IMG_20161204_0010 - kopie.jpg (historic)
Věra Idan
photo: dobová archiv pamětníka, současná natáčení ED

Věra Idan, née Rosenzweigová, was born on the 20th April, 1926, to a Jewish family living in Košice. She is the older of two daughters. Her father, Oskar, sold wood and her mother, Paula, was a housewife. Because of her father’s business, the family moved to Ostrava in mid 1930’s, where Věra and her younger sister, Mariana, attended a Czech school. When Jewish children were banned from public education, Věra started attending Alijat ha-noar School (Jugend Alijah Schule) lead by the Zionist movement in Prague and Ostrava.
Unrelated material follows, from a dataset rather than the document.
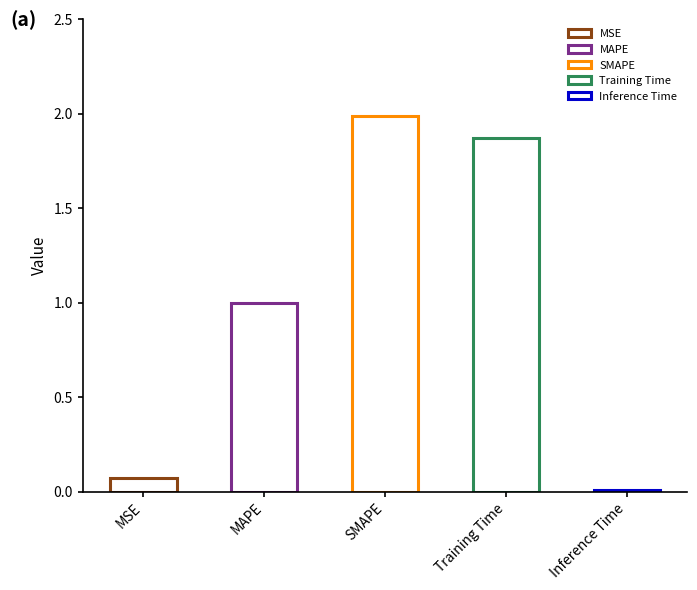

What is the label of the 5th bar from the right?

MSE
In October of 1939, Věra’s father was deported to the Nisko camp. He eventally managed to escape, and later fled to the USSR where he died in 1943. Věra, her mother, and sister were soon deported to Terezín on the 30th of September, 1942. There, Věra was put to work in agriculture and laundry. Together with her sister and mother, she was listed for a transport heading for Auschwitz on the 15th of May, 1944. After spending six weeks in the family camp, they went through selections together and soon transferred to Christianstadt camp, a branch of Gross-Rosen. Following the evacuation of the camp in February of 1945, they were sent on a death march to Cheb for six weeks. From there, all three were transported to Bergen-Belsen by the end of March, where they were finally liberated on the 15th of April. But on the 2nd May, 1945, Věra’s mother died, and Věra and her sister became severely ill. In July of 1945, they went for rehabilitation to Sweden and returned to Czechoslovakia in August of 1946. Once back in Prague, Věra met Otto Immerglück, whom she knew from Ostrava, and the two married in 1947. In 1949, they left together for Israel, changing their surname to Idan. They would spend ten years living in the Ha-Chotrim kibbutz before moving to the village of Michmoret in 1959, where Otto worked as a teacher. Together, they raised three sons. Věra Idan is now a widow living in Michmoret.